Following up the opener, Whyshouldtheyounghavefaith is the only really repetitive song on the album. Even if the strings are remarkably dramatic, it never lets up on the listener and can drag on, given the track is the second-longest of the release at 9:06. It's not bad, just one that seems to garner indifference.
A Soft Living Thing sounds like the kind of music you'd get in a Teutonic town in the Middle Ages, or any Sid Meier strategy game on the PC which is trying to portray a time before 1600 AD. It's a really weird effort but has a quality that can definitely be enjoyed if you put the music first; it sounds a bit strange if you're listening to it while doing a task of any real merit.
The repetitive singing never truly gets annoying, either; it just kinda works, though again to the weird vocal style Kippi embraces.

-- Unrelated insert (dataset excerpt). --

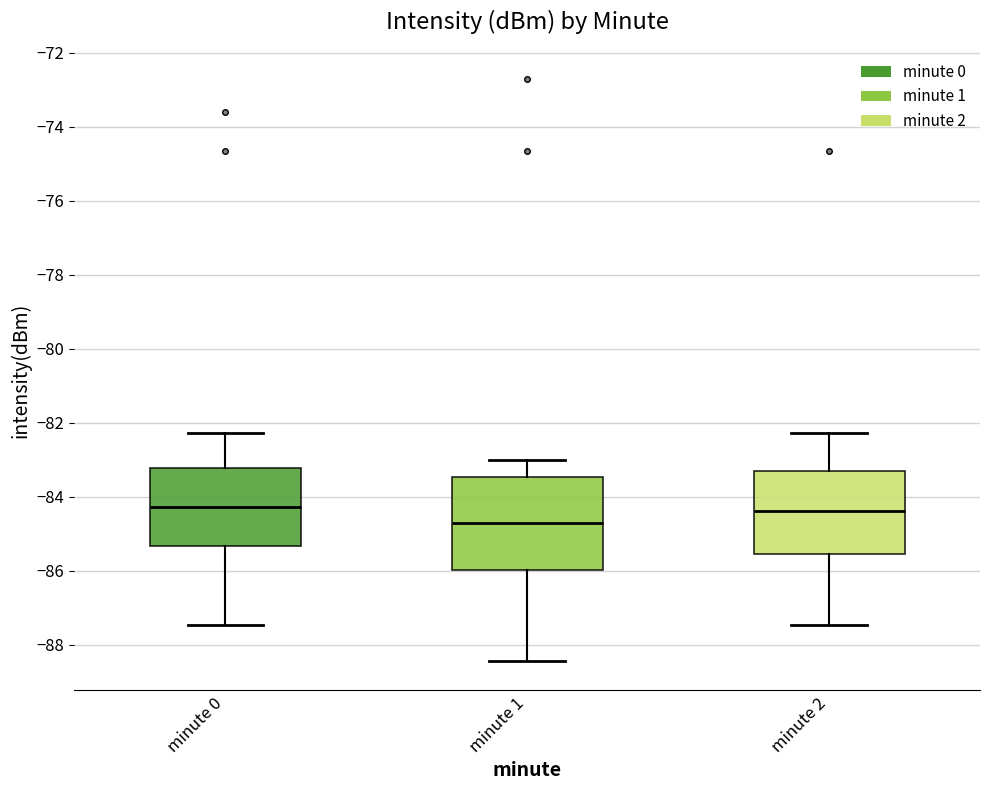

Which box has the lowest median line?

minute 1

This Note Is -D is another strangely dystopian effort which encapsulates a pretty grim scene, whatever it may be. Again, it's so arresting because it makes you listen on. The song develops cleverly and unfolds into a much more approachable tune halfway through, with almost orchestral vocals complementing a watery scene, using the corresponding sound effects to a tee.
While Purer, Deader, Softer has a much more clinical technological approach with music, using the synthesiser in a heavily Kraftwerk-ish way towards the end to make it sound like a track of The Mix or Computer World, it is still very happy in an almost Disney way.
It sounds like a twisted cartoon factory making toy robots, essentially. Toy robots that sound like they're really fun to play with. As a result, instead of detracting from a more relaxed approach in the first half and then unsettling with synthesised effects in the second, it actually turns the method on its head and delivers something altogether more enjoyable with distortion.
Yfirskin takes the ethic of the previous song's technology but adds an unnerving and somehow Middle-Eastern lilt through vocals and instruments, as if al-Qaeda are in space. A crass comparison I know, though it's the only one that can genuinely explain it.
Refrain, to seal the album off, is admittedly not that great an effort. A white noise distortion in the background for the central part is a large segment of this, though the accompanying scratchy acoustic guitar and overpowering constant tones sound like you're being brainwashed, though you're not sure if it's mind-altering that's enjoyable or not. It hurts after about five-and-a-half minutes, even though the vocals try to bail you out by giving something to distract you from the rest.
Luckily, it gives way to something altogether more agreeable, using chimes and less-overpowering instruments to calm you down. It's almost a test of will, though, yet you'll probably listen all the way through because by this point, you'll've accepted that Kippi will happily change his direction in a song any number of times.
There's a bit of everything in here in terms of experimental electronica. There's a good share of Air's Premiers Symptomes, a big chunk of Sigur Ros (certainly Jon Dor Birgisson's Riceboy Sleeps effort) and other influences from number of dramatic classical-based film soundtracks.
It's atmospheric but also melodic, in the sense that such an experimental genre tends to go off the rails in other efforts and, as a result, can neglect the whole concept of holding a tune for a greater "vision".
Kippi doesn't shirk on certain emotions and can evidently connect with a large group of people due to this. One criticism is that it's music that needs a person to truly switch everything off but their ears, though it's always ten times better to have that instead of a nice-but-boring effort by the likes of Norah Jones or other faceless, yet talented, musicians who fade into the background, even with a concerted effort to listen.
It's hard to know where Kippi can go from doing music like this. I suppose that's his charm - something demonstrated particularly in Purer, Softer, Deader. He knows what he's good at, has fun and it's a genre he's got true passion for. Kippi executes it perfectly, in this sense.